I use the following lines of code to calculate the class probabilities for each input value:
fit <- train(device~.,data=dataframetrain[1:100,], method="mlp",
trControl=trainControl(classProbs=TRUE))
(p=(predict(fit,newdata=dataframetest,type=("prob"))))
I thought that the class probabilities for each record must sum up to one. But I get the following:
rowSums(p)
# 1 2 3 4 5 6 7 8
# 1.015291 1.015265 1.015291 1.015291 1.015291 1.014933 1.015011 1.015291
# 9 10 11 12 13 14 15 16
# 1.014933 1.015206 1.015291 1.015291 1.015291 1.015224 1.015011 1.015291
Can anybody help me because I don't know what I did wrong.
There's probably nothing wrong, it just seems that caret returns the values of the neurons in the output layer without converting them to probabilities (correct me if I'm wrong). When using the RSNNS::mlp function outside of caret the rows of the predictions also don't sum to one.
Since all output neurons have the same activation function the outputs can be converted to probabilities by dividing the predictions by the respective row sum, see this question.

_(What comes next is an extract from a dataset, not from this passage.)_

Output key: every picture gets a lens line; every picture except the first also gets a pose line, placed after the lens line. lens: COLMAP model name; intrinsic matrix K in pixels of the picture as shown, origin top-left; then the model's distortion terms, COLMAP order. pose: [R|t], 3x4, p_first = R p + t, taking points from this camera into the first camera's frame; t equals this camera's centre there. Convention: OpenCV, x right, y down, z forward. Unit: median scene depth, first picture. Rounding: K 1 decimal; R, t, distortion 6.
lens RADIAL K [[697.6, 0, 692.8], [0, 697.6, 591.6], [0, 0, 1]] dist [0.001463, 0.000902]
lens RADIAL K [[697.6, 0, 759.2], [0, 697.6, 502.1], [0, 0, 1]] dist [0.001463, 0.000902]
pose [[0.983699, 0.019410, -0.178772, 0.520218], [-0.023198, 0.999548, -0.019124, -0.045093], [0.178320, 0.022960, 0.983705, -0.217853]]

This behavior seems to be true when using method = "mlp" or method = "mlpWeightDecay" but when using method = "nnet" the predictions do sum to one.
Example:
library(RSNNS)
data(iris)
#shuffle the vector
iris <- iris[sample(1:nrow(iris),length(1:nrow(iris))),1:ncol(iris)]
irisValues <- iris[,1:4]
irisTargets <- iris[,5]
irisTargetsDecoded <- decodeClassLabels(irisTargets)
iris2 <- splitForTrainingAndTest(irisValues, irisTargetsDecoded, ratio=0.15)
iris2 <- normTrainingAndTestSet(iris2)
set.seed(432)
model <- mlp(iris2$inputsTrain, iris2$targetsTrain,
size=5, learnFuncParams=c(0.1), maxit=50,
inputsTest=iris2$inputsTest, targetsTest=iris2$targetsTest)
predictions <- predict(model,iris2$inputsTest)
head(rowSums(predictions))
# 139 26 17 104 54 82
# 1.0227419 1.0770722 1.0642565 1.0764587 0.9952268 0.9988647
probs <- predictions / rowSums(predictions)
head(rowSums(probs))
# 139 26 17 104 54 82
# 1 1 1 1 1 1
# nnet example --------------------------------------
library(caret)
training <- sample(seq_along(irisTargets), size = 100, replace = F)
modelCaret <- train(y = irisTargets[training],
x = irisValues[training, ],
method = "nnet")
predictionsCaret <- predict(modelCaret,
newdata = irisValues[-training, ],
type = "prob")
head(rowSums(predictionsCaret))
# 122 100 89 134 30 86
# 1 1 1 1 1 1
I don't know how much flexibility the caret package offers in these choices, but the standard way to make a neural net produce outputs which sum to one is to use the softmax function as the activation function in the output layer.